Thursday, November 17, 2011

Money and stuff create different beliefs about fairness

Fairness matters a lot to us.  From a young age, children complain about inequalities with the chant, “That’s not fair.”  Debates about public services by the government focus on whether particular programs are treating taxpayers and citizens fairly.  People’s happiness at their jobs is influenced by whether they feel like they are being treated fairly at work.  The Occupy Wall Street movement is based on the perception that wealth is not distributed fairly in the United States.

Part of what complicates the ability to treat others fairly is that what people may consider to be fair may change with circumstance.

For example, people generally have (at least) two different beliefs about fairness.  One prominent belief about fairness is equity.  That is, we often like to distribute things to people evenly, so that everyone gets the same amount. 

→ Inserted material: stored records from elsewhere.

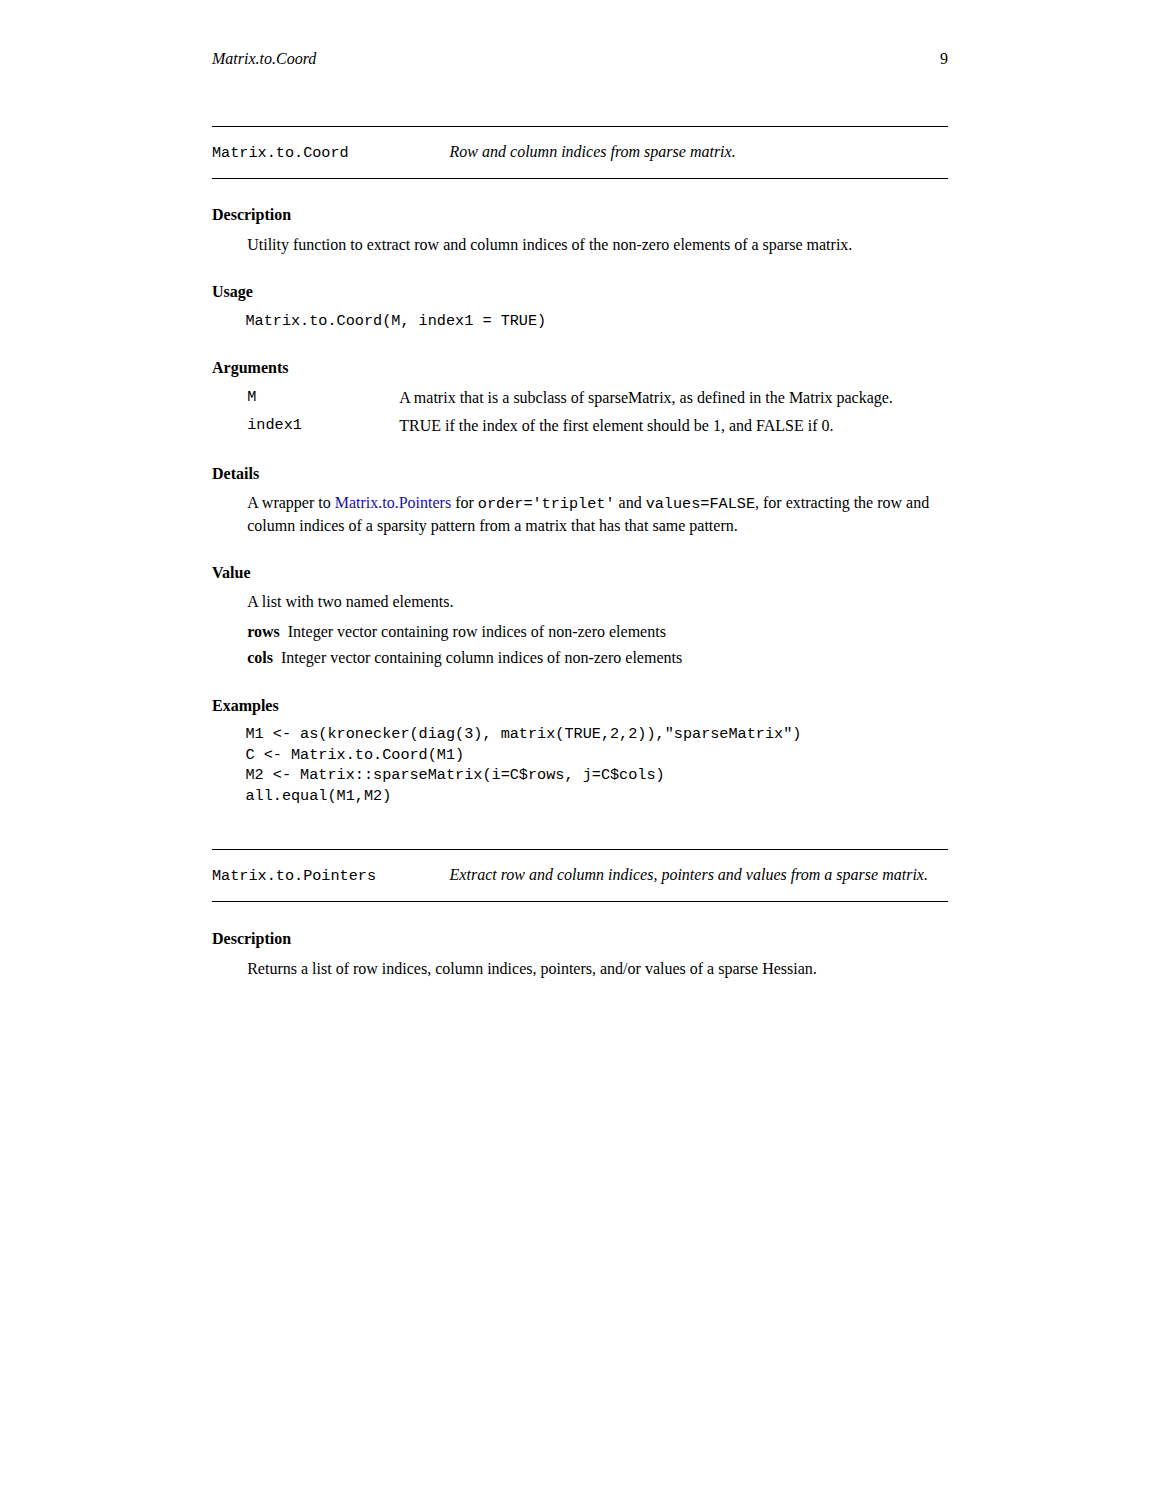Matrix.to.Coord 9
Matrix.to.Coord Row and column indices from sparse matrix.
Description
Utility function to extract row and column indices of the non-zero elements of a sparse matrix.
Usage
Matrix.to.Coord(M, index1 = TRUE)
Arguments
M
A matrix that is a subclass of sparseMatrix, as defined in the Matrix package.
index1
TRUE if the index of the first element should be 1, and FALSE if 0.
Details
A wrapper to Matrix.to.Pointers for order='triplet' and values=FALSE, for extracting the row and column indices of a sparsity pattern from a matrix that has that same pattern.
Value
A list with two named elements.
rows
Integer vector containing row indices of non-zero elements
cols
Integer vector containing column indices of non-zero elements
Examples
M1 <- as(kronecker(diag(3), matrix(TRUE,2,2)),"sparseMatrix")
C <- Matrix.to.Coord(M1)
M2 <- Matrix::sparseMatrix(i=C$rows, j=C$cols)
all.equal(M1,M2)
Matrix.to.Pointers Extract row and column indices, pointers and values from a sparse matrix.
Description
Returns a list of row indices, column indices, pointers, and/or values of a sparse Hessian.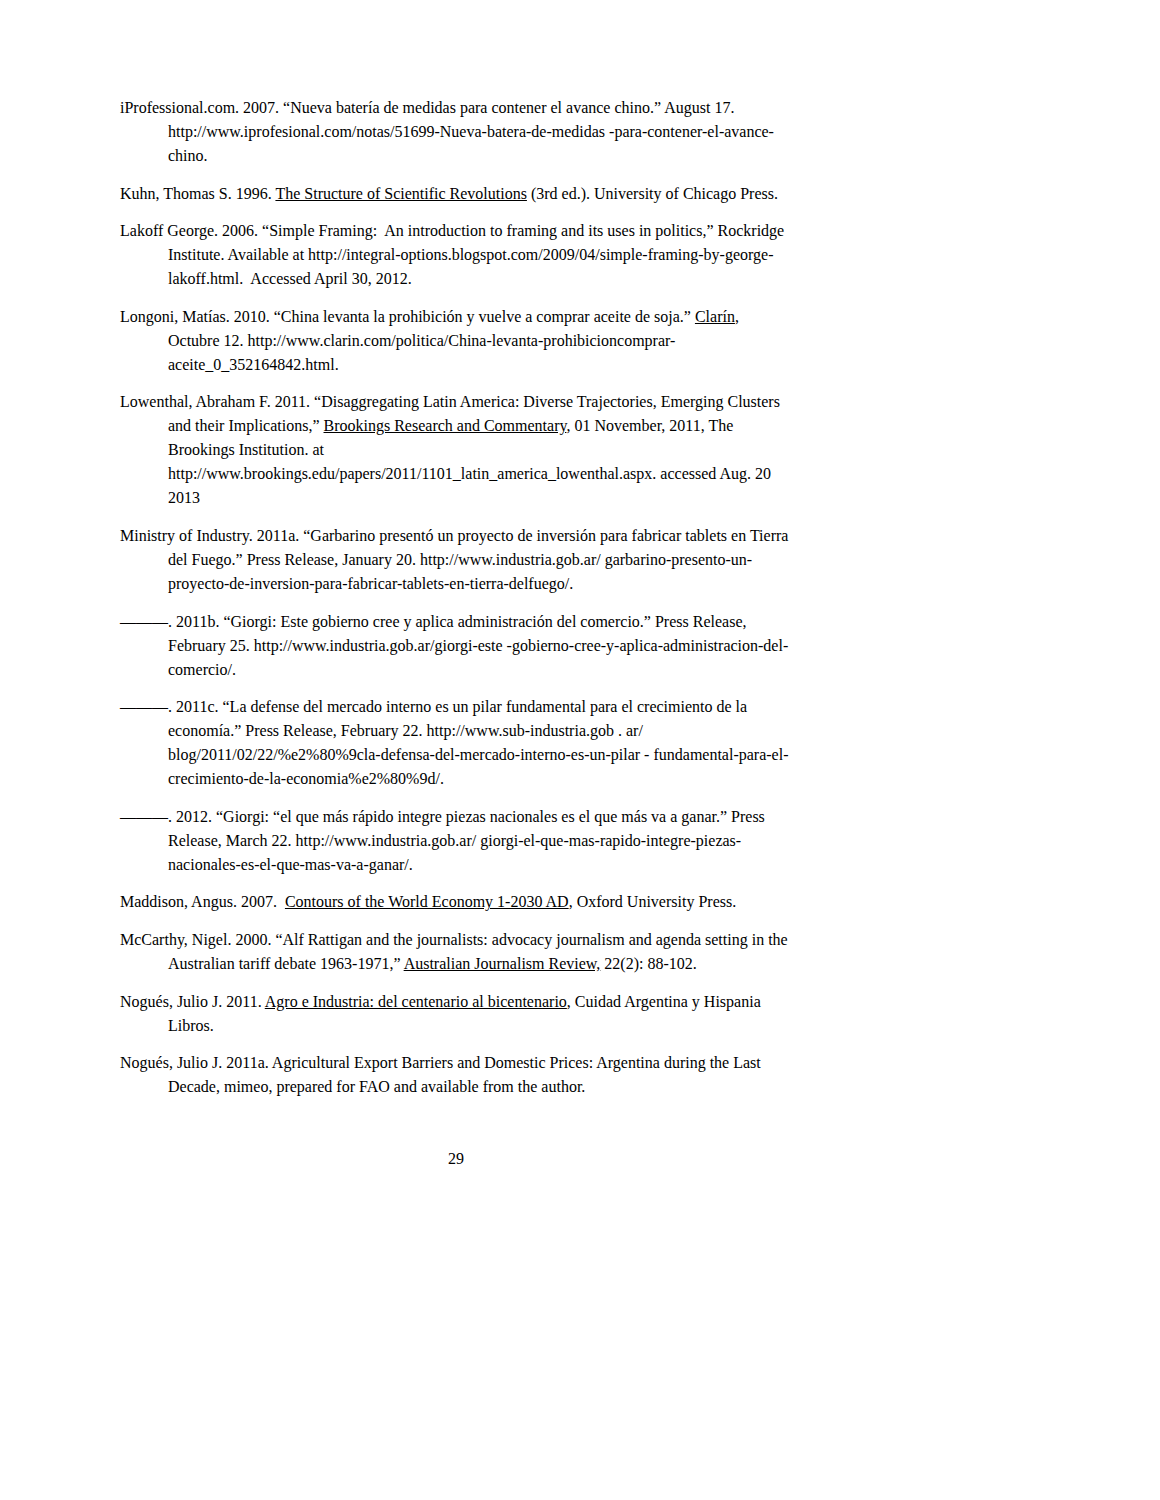iProfessional.com. 2007. “Nueva batería de medidas para contener el avance chino.” August 17. http://www.iprofesional.com/notas/51699-Nueva-batera-de-medidas -para-contener-el-avance-chino.
Kuhn, Thomas S. 1996. The Structure of Scientific Revolutions (3rd ed.). University of Chicago Press.
Lakoff George. 2006. “Simple Framing: An introduction to framing and its uses in politics,” Rockridge Institute. Available at http://integral-options.blogspot.com/2009/04/simple-framing-by-george-lakoff.html. Accessed April 30, 2012.
Longoni, Matías. 2010. “China levanta la prohibición y vuelve a comprar aceite de soja.” Clarín, Octubre 12. http://www.clarin.com/politica/China-levanta-prohibicioncomprar-aceite_0_352164842.html.
Lowenthal, Abraham F. 2011. “Disaggregating Latin America: Diverse Trajectories, Emerging Clusters and their Implications,” Brookings Research and Commentary, 01 November, 2011, The Brookings Institution. at http://www.brookings.edu/papers/2011/1101_latin_america_lowenthal.aspx. accessed Aug. 20 2013
Ministry of Industry. 2011a. “Garbarino presentó un proyecto de inversión para fabricar tablets en Tierra del Fuego.” Press Release, January 20. http://www.industria.gob.ar/ garbarino-presento-un-proyecto-de-inversion-para-fabricar-tablets-en-tierra-delfuego/.
———. 2011b. “Giorgi: Este gobierno cree y aplica administración del comercio.” Press Release, February 25. http://www.industria.gob.ar/giorgi-este -gobierno-cree-y-aplica-administracion-del-comercio/.
———. 2011c. “La defense del mercado interno es un pilar fundamental para el crecimiento de la economía.” Press Release, February 22. http://www.sub-industria.gob . ar/ blog/2011/02/22/%e2%80%9cla-defensa-del-mercado-interno-es-un-pilar - fundamental-para-el-crecimiento-de-la-economia%e2%80%9d/.
———. 2012. “Giorgi: “el que más rápido integre piezas nacionales es el que más va a ganar.” Press Release, March 22. http://www.industria.gob.ar/ giorgi-el-que-mas-rapido-integre-piezas-nacionales-es-el-que-mas-va-a-ganar/.
Maddison, Angus. 2007. Contours of the World Economy 1-2030 AD, Oxford University Press.
McCarthy, Nigel. 2000. “Alf Rattigan and the journalists: advocacy journalism and agenda setting in the Australian tariff debate 1963-1971,” Australian Journalism Review, 22(2): 88-102.
Nogués, Julio J. 2011. Agro e Industria: del centenario al bicentenario, Cuidad Argentina y Hispania Libros.
Nogués, Julio J. 2011a. Agricultural Export Barriers and Domestic Prices: Argentina during the Last Decade, mimeo, prepared for FAO and available from the author.
29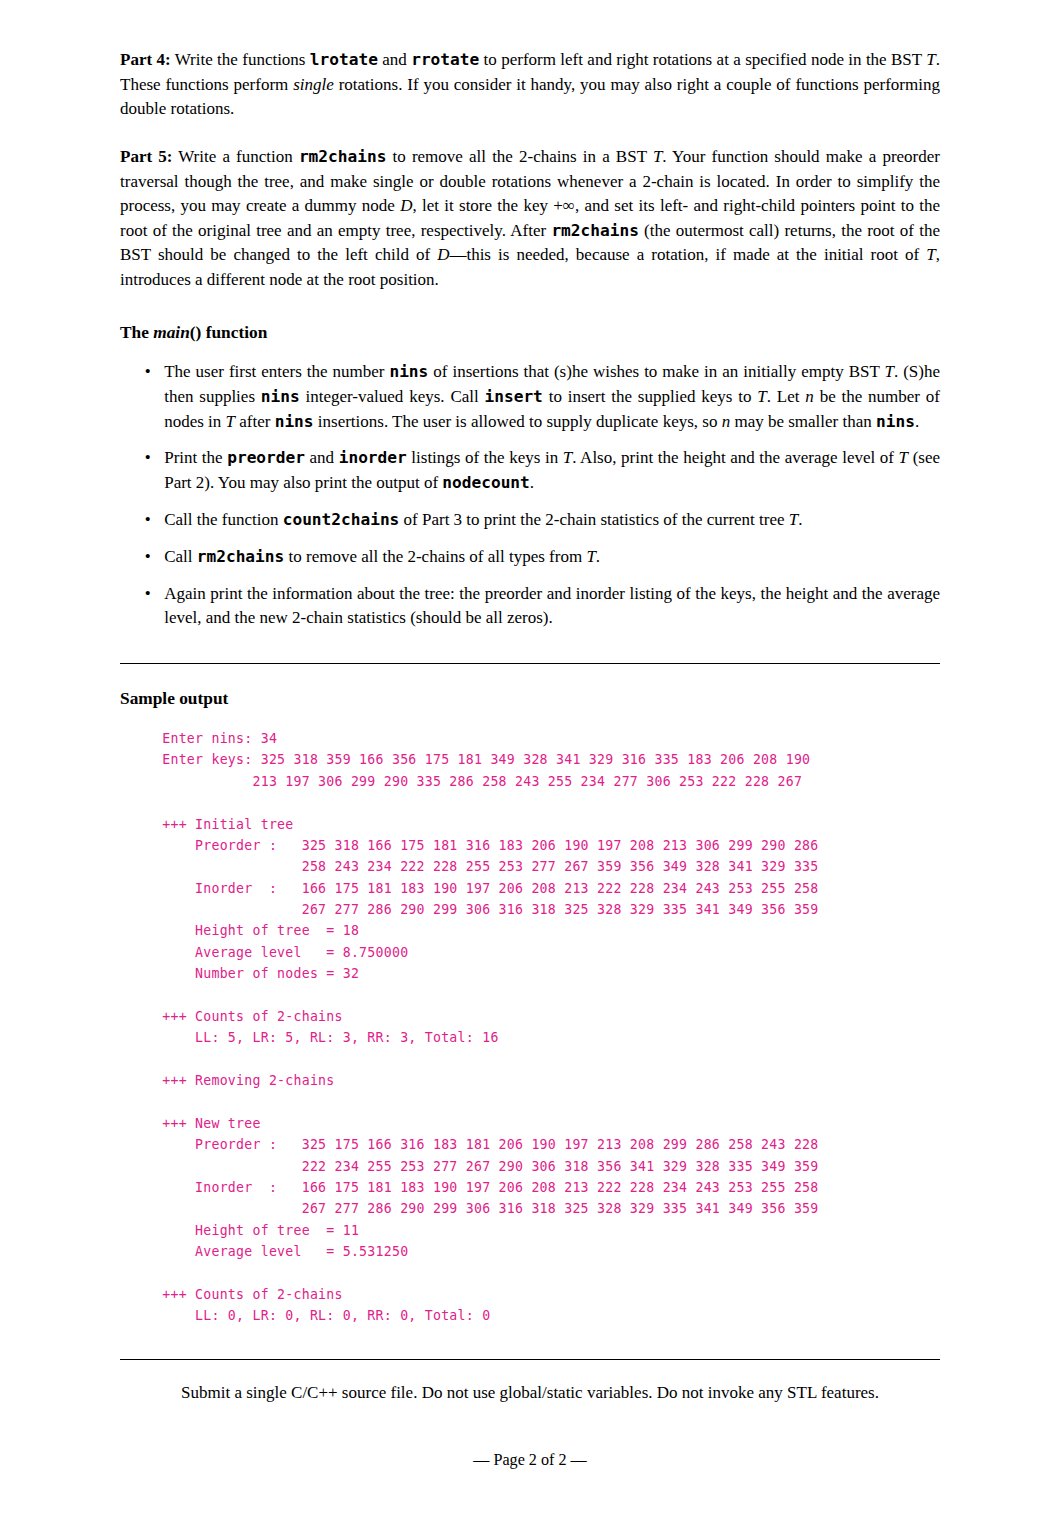Part 4: Write the functions lrotate and rrotate to perform left and right rotations at a specified node in the BST T. These functions perform single rotations. If you consider it handy, you may also right a couple of functions performing double rotations.
Part 5: Write a function rm2chains to remove all the 2-chains in a BST T. Your function should make a preorder traversal though the tree, and make single or double rotations whenever a 2-chain is located. In order to simplify the process, you may create a dummy node D, let it store the key +∞, and set its left- and right-child pointers point to the root of the original tree and an empty tree, respectively. After rm2chains (the outermost call) returns, the root of the BST should be changed to the left child of D—this is needed, because a rotation, if made at the initial root of T, introduces a different node at the root position.
The main() function
The user first enters the number nins of insertions that (s)he wishes to make in an initially empty BST T. (S)he then supplies nins integer-valued keys. Call insert to insert the supplied keys to T. Let n be the number of nodes in T after nins insertions. The user is allowed to supply duplicate keys, so n may be smaller than nins.
Print the preorder and inorder listings of the keys in T. Also, print the height and the average level of T (see Part 2). You may also print the output of nodecount.
Call the function count2chains of Part 3 to print the 2-chain statistics of the current tree T.
Call rm2chains to remove all the 2-chains of all types from T.
Again print the information about the tree: the preorder and inorder listing of the keys, the height and the average level, and the new 2-chain statistics (should be all zeros).
Sample output
Enter nins: 34
Enter keys: 325 318 359 166 356 175 181 349 328 341 329 316 335 183 206 208 190
           213 197 306 299 290 335 286 258 243 255 234 277 306 253 222 228 267

+++ Initial tree
    Preorder :   325 318 166 175 181 316 183 206 190 197 208 213 306 299 290 286
                 258 243 234 222 228 255 253 277 267 359 356 349 328 341 329 335
    Inorder  :   166 175 181 183 190 197 206 208 213 222 228 234 243 253 255 258
                 267 277 286 290 299 306 316 318 325 328 329 335 341 349 356 359
    Height of tree  = 18
    Average level   = 8.750000
    Number of nodes = 32

+++ Counts of 2-chains
    LL: 5, LR: 5, RL: 3, RR: 3, Total: 16

+++ Removing 2-chains

+++ New tree
    Preorder :   325 175 166 316 183 181 206 190 197 213 208 299 286 258 243 228
                 222 234 255 253 277 267 290 306 318 356 341 329 328 335 349 359
    Inorder  :   166 175 181 183 190 197 206 208 213 222 228 234 243 253 255 258
                 267 277 286 290 299 306 316 318 325 328 329 335 341 349 356 359
    Height of tree  = 11
    Average level   = 5.531250

+++ Counts of 2-chains
    LL: 0, LR: 0, RL: 0, RR: 0, Total: 0
Submit a single C/C++ source file. Do not use global/static variables. Do not invoke any STL features.
— Page 2 of 2 —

However, a second strong belief is fair reward.  That is, we believe that people should be compensated for an outcome based on how much they contributed to that outcome.  That is why we allow people to be paid different amounts at a job.  We think it is fair that people who are more successful on the job are paid more money, even though that means that there are inequalities in how much people are being paid. 

A study by Sanford DeVoe and Sheena Iyengar in the February, 2010 issue of Psychological Science examined these beliefs in fairness.  They found that the standard people used to judge fairness was based on the object used to reward people.

They had participants in a study evaluate the fairness of a reward.  They were told that a company was planning to reward its sales staff after a very good year.  Some people were told that the reward was money (the sales staff was going to get a bonus).  Some were told that the staff was going to get rewarded with credit card reward points that could be exchanged for goods.  A third group was told that the sales staff was going to get vacation days as a reward.  A fourth group was told that the staff was going to get boxes of chocolate.

Participants were then told that the reward was going to be divided equally among the sales people.  That is, the sales staff would each get the same reward, even though not every sales person sold the same amount that year.  Participants rated the fairness of this reward scheme.

There was a strong effect of the type of reward on the beliefs about fairness.  People thought that rewarding people equally was fairer when the reward was chocolate or vacation days than if it was money or credit card points. 

This result suggests that we associate different types of items with different concepts of fairness. 

We tend to distribute things equally to people.  For example, when we are giving candy to a group of children, we tend to distribute it equally to all of the children.  So, when people see things distributed to groups, they tend to use this kind of scheme to evaluate fairness.

On the other hand, we tend to distribute money unequally.  People make more money when they are more successful.  So, we tend to judge the fairness of transactions with money (and with things that are like money such as credit card points) based on a scheme in which reward is related to success.

These findings make clear that if we want to predict whether people will think we are judging them fairly, we have to take into account both the beliefs people have about what is fair as well as the relationship between those beliefs and the specific objects that are involved in the situation.